(PROBLEM TO SOLVE) Within the records that follow, restate exactly the lines from the line with "left elbow: (81, 257)" down to the line with "left shoulder: (301, 195)", including both. Omit the pictures.

(DATA SHOWN)
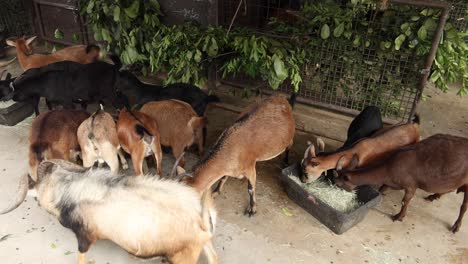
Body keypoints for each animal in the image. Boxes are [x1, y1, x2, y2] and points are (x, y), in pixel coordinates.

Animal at [0, 159, 218, 264]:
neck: (68, 189)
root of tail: (201, 215)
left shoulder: (84, 236)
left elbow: (81, 257)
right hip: (204, 245)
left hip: (183, 257)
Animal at [334, 134, 468, 233]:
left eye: (338, 184)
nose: (334, 186)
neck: (389, 168)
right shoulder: (389, 182)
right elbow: (382, 190)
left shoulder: (411, 185)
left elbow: (405, 201)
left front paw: (399, 217)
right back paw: (434, 196)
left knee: (464, 206)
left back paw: (456, 226)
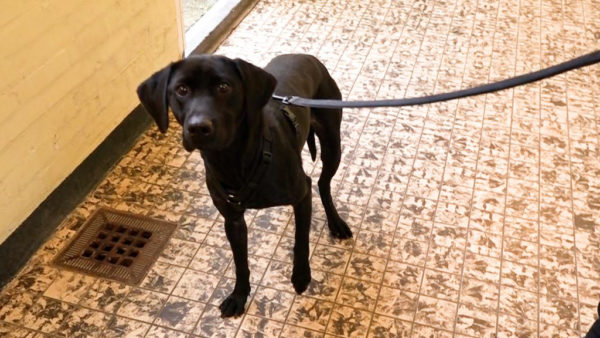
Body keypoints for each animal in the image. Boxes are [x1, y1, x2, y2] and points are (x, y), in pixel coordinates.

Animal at [137, 52, 352, 316]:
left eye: (223, 86)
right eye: (181, 89)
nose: (198, 127)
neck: (233, 160)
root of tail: (307, 56)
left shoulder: (301, 195)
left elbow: (300, 241)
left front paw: (301, 275)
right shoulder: (233, 220)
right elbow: (240, 262)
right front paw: (239, 295)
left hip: (333, 145)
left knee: (322, 183)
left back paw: (336, 222)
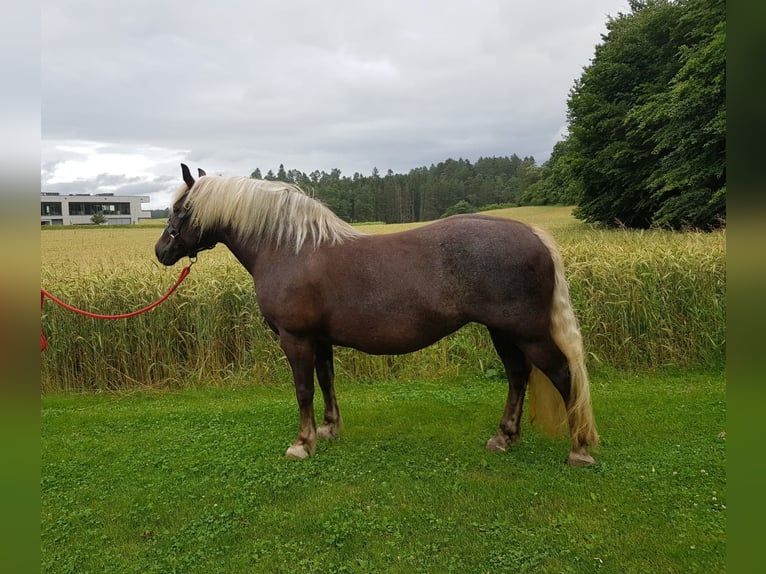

(EXERCISE SOLUTION)
left elbow: (81, 257)
right hip: (204, 245)
left hip: (183, 257)
Animal at [334, 134, 468, 233]:
left eye: (338, 184)
nose: (334, 186)
neck: (389, 168)
right shoulder: (389, 182)
right elbow: (382, 190)
left shoulder: (411, 185)
left elbow: (405, 201)
left front paw: (399, 217)
right back paw: (434, 196)
left knee: (464, 206)
left back paw: (456, 226)
Body keypoints for each animal in the image. Boxes are [x1, y1, x2, y2] and points are (x, y), in pixel coordinates.

Animal at [137, 52, 352, 316]:
left eye: (223, 86)
right eye: (181, 89)
nose: (198, 127)
neck: (233, 160)
root of tail: (307, 56)
left shoulder: (301, 195)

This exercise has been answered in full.